Il discorso di fine anno del Presidente Mattarella
Il Presidente della Repubblica Sergio Mattarella ha pronunciato il tradizionale discorso di fine anno il 31 dicembre 2025, per l’undicesima volta dal suo insediamento. Nel suo messaggio, il Presidente ha dichiarato che il 2025 è stato un anno “difficile” e ha espresso l’auspicio di “tempi migliori” per il 2026, soprattutto sul fronte della pace.
La pace come priorità per il 2026
“Si chiude un anno non facile. Tutti ne abbiamo ben presenti le ragioni e, come sempre, speriamo di incontrare un tempo migliore. La nostra aspettativa è anzitutto rivolta alla pace”, ha affermato Mattarella. Il Presidente ha definito “incomprensibile” e “repugnante” il rifiuto della pace da parte di leader che si sentono più forti, citando la devastazione di Gaza e la distruzione delle città ucraine causata dai bombardamenti russi. La pace, secondo Mattarella, “è un modo di pensare: quello di vivere insieme agli altri, rispettandoli, senza pretendere di imporre loro la propria volontà, i propri interessi, il proprio dominio”.

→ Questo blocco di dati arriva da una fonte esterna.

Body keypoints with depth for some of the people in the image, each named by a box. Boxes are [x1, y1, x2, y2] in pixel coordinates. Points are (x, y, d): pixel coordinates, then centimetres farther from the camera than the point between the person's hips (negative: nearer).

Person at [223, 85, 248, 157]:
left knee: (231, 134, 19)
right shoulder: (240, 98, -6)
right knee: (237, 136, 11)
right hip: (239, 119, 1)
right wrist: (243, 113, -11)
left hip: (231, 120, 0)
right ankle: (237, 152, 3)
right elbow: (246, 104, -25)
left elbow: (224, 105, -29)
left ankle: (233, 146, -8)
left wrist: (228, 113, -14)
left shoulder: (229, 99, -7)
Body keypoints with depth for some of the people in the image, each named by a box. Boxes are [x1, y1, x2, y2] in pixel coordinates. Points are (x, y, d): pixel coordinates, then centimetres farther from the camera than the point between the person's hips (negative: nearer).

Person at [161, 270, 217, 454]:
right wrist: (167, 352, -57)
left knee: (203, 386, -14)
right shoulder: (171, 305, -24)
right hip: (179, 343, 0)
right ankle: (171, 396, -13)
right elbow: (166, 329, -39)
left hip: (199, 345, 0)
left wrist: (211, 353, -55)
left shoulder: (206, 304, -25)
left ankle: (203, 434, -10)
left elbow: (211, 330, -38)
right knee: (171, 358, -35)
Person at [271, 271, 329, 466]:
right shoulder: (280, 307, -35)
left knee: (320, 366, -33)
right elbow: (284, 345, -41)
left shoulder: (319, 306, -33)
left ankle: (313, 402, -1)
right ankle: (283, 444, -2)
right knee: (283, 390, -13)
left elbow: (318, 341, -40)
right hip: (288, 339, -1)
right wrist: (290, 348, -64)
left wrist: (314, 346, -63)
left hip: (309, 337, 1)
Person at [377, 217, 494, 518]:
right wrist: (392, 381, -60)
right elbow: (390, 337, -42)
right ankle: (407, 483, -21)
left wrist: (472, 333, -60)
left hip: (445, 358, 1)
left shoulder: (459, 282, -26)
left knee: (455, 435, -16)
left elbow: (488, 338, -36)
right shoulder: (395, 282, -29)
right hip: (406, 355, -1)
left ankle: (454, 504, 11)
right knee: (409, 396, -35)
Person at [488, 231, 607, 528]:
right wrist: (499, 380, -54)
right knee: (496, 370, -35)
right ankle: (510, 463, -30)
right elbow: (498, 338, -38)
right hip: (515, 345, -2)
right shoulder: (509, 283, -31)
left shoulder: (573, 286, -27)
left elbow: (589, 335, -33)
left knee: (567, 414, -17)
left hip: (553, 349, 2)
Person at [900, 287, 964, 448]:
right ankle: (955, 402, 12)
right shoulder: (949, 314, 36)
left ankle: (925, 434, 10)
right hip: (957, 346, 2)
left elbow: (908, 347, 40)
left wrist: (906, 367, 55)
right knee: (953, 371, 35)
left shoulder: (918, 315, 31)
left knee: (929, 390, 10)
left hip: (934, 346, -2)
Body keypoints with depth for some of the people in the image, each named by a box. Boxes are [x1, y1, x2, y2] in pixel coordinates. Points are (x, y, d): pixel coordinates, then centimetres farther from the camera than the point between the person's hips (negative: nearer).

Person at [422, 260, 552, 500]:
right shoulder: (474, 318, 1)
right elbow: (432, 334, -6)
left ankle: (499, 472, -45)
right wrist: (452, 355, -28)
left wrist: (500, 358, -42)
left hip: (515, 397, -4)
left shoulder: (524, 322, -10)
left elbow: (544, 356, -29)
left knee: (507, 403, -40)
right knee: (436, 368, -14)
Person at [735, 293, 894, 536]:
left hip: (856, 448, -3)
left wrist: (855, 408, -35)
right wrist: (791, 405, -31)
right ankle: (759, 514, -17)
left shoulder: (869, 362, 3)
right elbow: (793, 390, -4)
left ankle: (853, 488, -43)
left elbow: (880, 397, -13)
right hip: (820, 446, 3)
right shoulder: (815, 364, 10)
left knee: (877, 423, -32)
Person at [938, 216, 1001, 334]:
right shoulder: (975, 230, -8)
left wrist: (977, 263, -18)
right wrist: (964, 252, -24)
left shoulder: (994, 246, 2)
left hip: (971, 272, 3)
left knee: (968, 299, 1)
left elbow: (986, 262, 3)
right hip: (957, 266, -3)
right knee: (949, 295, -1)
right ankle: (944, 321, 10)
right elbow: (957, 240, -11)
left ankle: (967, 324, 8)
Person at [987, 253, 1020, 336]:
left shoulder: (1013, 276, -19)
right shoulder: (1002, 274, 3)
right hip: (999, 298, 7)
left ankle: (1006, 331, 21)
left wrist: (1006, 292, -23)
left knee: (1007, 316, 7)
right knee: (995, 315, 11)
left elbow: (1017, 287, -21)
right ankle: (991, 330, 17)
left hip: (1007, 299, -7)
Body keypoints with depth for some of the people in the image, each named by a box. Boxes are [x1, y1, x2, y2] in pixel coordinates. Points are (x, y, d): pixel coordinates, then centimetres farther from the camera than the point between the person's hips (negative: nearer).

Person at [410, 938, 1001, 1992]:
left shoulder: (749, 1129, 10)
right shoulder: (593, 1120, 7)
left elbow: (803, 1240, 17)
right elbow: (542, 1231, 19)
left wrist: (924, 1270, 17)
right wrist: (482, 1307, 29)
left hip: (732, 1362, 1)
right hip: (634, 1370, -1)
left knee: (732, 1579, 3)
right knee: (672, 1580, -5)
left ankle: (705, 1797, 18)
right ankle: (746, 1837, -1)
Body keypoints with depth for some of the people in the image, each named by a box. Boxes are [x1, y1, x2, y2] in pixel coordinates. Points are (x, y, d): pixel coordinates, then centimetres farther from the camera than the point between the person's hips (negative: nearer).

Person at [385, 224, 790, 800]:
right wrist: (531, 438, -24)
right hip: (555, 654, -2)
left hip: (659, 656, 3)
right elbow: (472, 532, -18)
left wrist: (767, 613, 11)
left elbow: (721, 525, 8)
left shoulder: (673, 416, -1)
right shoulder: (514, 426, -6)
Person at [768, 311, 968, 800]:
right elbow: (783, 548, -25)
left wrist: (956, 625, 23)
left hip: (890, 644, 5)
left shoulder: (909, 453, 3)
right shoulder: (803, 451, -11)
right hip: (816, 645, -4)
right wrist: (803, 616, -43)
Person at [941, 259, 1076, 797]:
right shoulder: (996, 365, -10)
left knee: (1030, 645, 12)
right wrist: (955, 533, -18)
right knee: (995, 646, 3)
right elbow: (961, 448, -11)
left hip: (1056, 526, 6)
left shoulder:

Gli 80 anni della Repubblica italiana
Il messaggio del Presidente si è concentrato anche sugli 80 anni dalla nascita della Repubblica, che si celebreranno nel 2026, ricordando il referendum del 2 giugno 1946 in cui la popolazione italiana scelse la repubblica rispetto alla monarchia. “L’Italia della Repubblica è una storia di successo nel mondo”, ha sottolineato Mattarella. Durante il discorso, alle spalle del Presidente era visibile la storica foto simbolo del referendum del 2 giugno 1946, con una ragazza sorridente che sventola la prima pagina del Corriere della Sera dal titolo “È nata la Repubblica italiana”.
L’appello ai giovani
Il messaggio è stato rivolto soprattutto ai cittadini e in particolare ai giovani, con un invito chiaro: prendere in mano il proprio futuro e, insieme, quello della Repubblica. “Sentitevi responsabili come la generazione che, ottant’anni fa, costruì l’Italia moderna. Auguri! Buon 2026!”, ha concluso l’84enne Presidente.
Coesione sociale e valori costituzionali
Mattarella ha ribadito che “la nostra vera forza è la coesione sociale nella libertà e nella democrazia”. Il Presidente ha fatto riferimento ai molti problemi che affliggono l’Italia, dalle liste d’attesa nella sanità al sovraffollamento delle carceri, passando per i bassi salari, le disparità territoriali, i femminicidi e gli incidenti sul lavoro. Mattarella ha omaggiato il pontefice Leone XIV e il suo appello a “disarmare le parole”, sottolineando che “se ogni circostanza diviene pretesto per violenti scontri verbali, per accuse reciproche, non si esprime una mentalità di pace”.